Israeli cellist with a short programme in the Hunter Council Chamber

Inbal Megiddo – cello and Diedre Irons – piano

 

Shostakovich: Cello Sonata, Op 40;  Brahms’s Piano Trio No 1 in B Major, Op 8 – first movement, with Martin Riseley (violin); Schumann’s Fantasy Pieces, Op 73; Popper: Hungarian Rhapsody

 

Hunter Council Chamber, Victoria University

 

Wednesday 27 October, 7pm 

 

A century ago, perhaps, a player with the talent of Inbal Megiddo would have been a household name by now – she’s 33 and her early career was phenomenal. She was born in Israel and is now resident in the United States. Picking up on the example of Daniel Barenboim’s West-Eastern Divan Orchestra, her regular recital accompanist is Palestinian Saleem Abboud Ashkar.

 

After a prodigious rise to youthful eminence, however, her career has settled into something a little short of that of an international star; she appears to have played with none of the top symphony orchestras, and has recorded with none of the major labels. Yet she has played at the Lincoln Centre and at Carnegie Hall, New York, and in the Kennedy Center in Washington. She played recently with the Berlin Symphony Orchestra and in recital at the Staatsoper Unter den Linden, Berlin; with the Jerusalem Symphony Orchestra, the National Symphony Orchestra of Ireland, and with the Lithuanian Philharmonic Society. She has toured and recorded with The Yale Cellos and recorded with the Yale Philharmonia.

 

That famous orchestras do not feature on her CV is much more a commentary on the bewildering numbers of brilliantly gifted musicians competing in a frighteningly crowded profession, than on her musicianship.

 

For the evidence offered at this recital at Victoria University was of a mature cellist whose technical prowess, in Popper’s Hungarian Rhapsody for example, is prodigious, and whose interpretive powers are guided by a profound feeling for the composers’ nature and intentions.

 

Shostakovich’s only cello sonata makes huge demands of both technical and intellectual resources, even though a relatively early piece; yet it seems not to be unified by a particularly coherent structure: the normal disparate character of the four movements are without the feeling that they are inevitably parts of a whole.

 

The performance, by both pianist and cellist, was full of dramatic variety, thrusting and energetic, agitated at the start and melodious later in the first movement; particularly arresting was the music’s rallentando and transformation into a sort of intermezzo before the second movement starts. Again, in this triple-time Allegro, the sense of unity between the instruments, supported by Diedre Irons’s astringent piano and the big robust sound of the cello with its ostinato motifs, was a hard-hitting experience.
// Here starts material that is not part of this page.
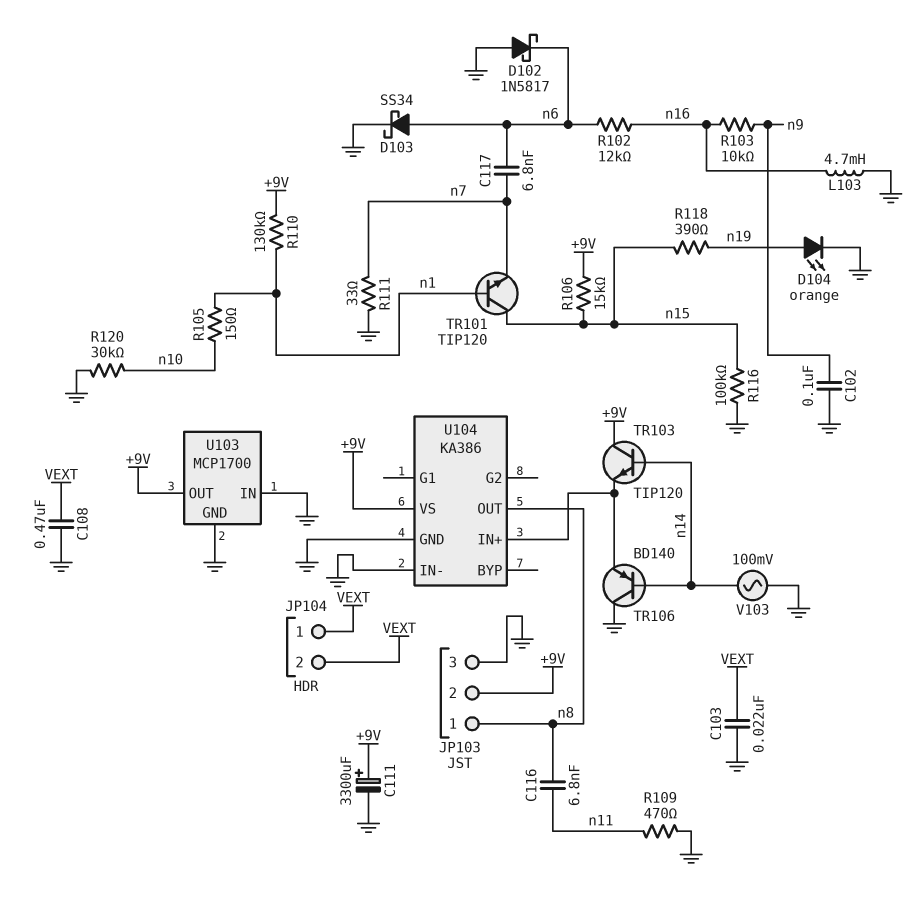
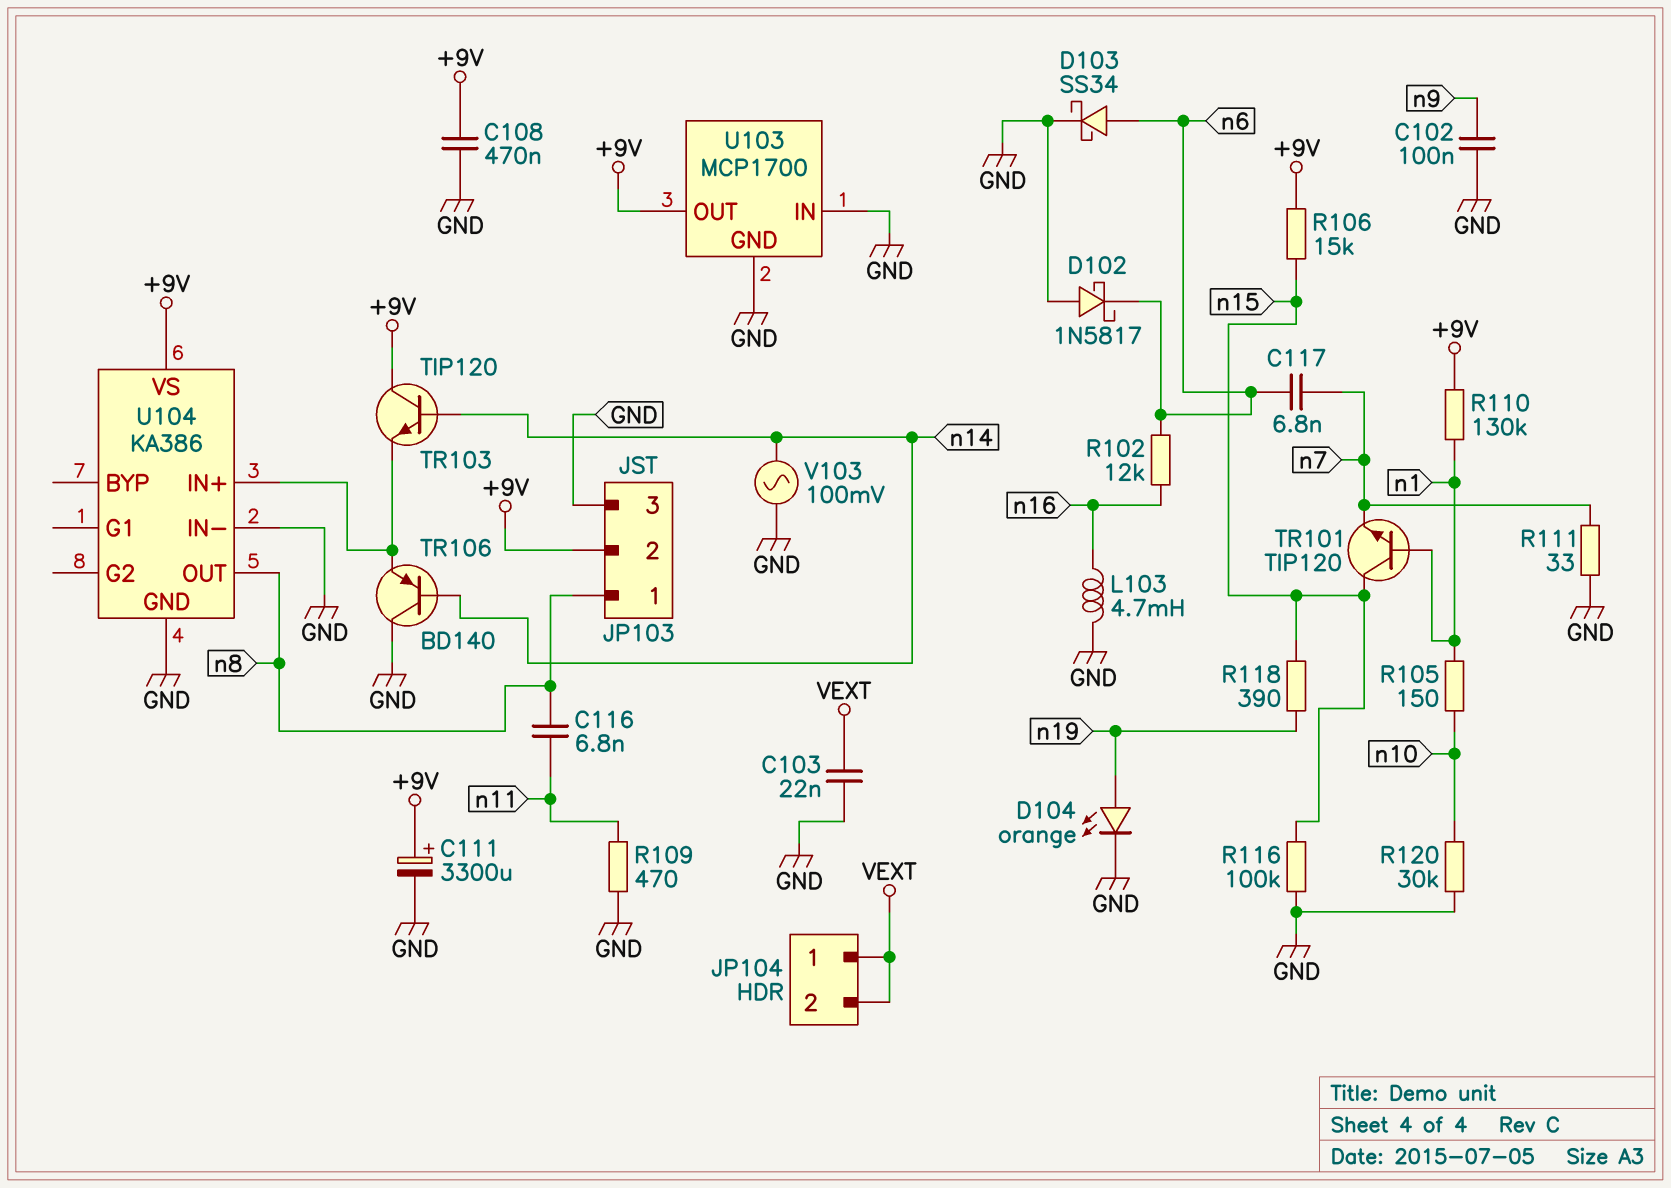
C108: 470nF (GND, VEXT) -> 470nF (+9V, GND)
R103: 10k (n9, n16) -> none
The Largo was the main opportunity to enjoy Megiddo’s rapturous, deeply expressive playing, particularly as the movement ended in beautiful calm, and she repeatedly sought out Diedre Irons’s eyes to ensure an ideal rapport.

 

One has always to regret the truncating of great music, and even if Brahms’s first piano trio, its first version written aged 20, is not one of his greatest works, the end of the first movement left us up in the air, waiting for the staccato, mephisto-dance of the Scherzo. But that wasn’t the main problem.

 

Martin Riseley, the head of string studies at the school of music, took the violin part; perhaps I was not sitting in an ideal position, but the balance of the three instruments was defective. Riseley’s sound was not the equal of either cello or piano, though when I made an effort to exclude the other instruments, his playing was unexceptionable, even if not as voluptuous as it is in my head.

 

My colleague Rosemary Collier recently lamented the frequency with which cellists put Schumann’s Fantasiestücke in their programmes. Though I have a special love of Schumann and also of the cello, I have to agree. There were dozens of pieces in her repertoire, to be seen on her website, that I’d have been delighted to hear. The duo made a nice job of the Schumann, but it was not a highlight.

 

David Popper is one of those composers known mainly to cellists, for that was the tool of his fame in the late 19th century. His Hungarian Rhapsody, drawn from several of Liszt’s eponymous pieces, was great fun as well as the predictable opportunity to demonstrate a lot of hair-raising pyrotechnics, brilliantly supported by the pianist whose task was hardly diminished as a result of the limelight being removed from her.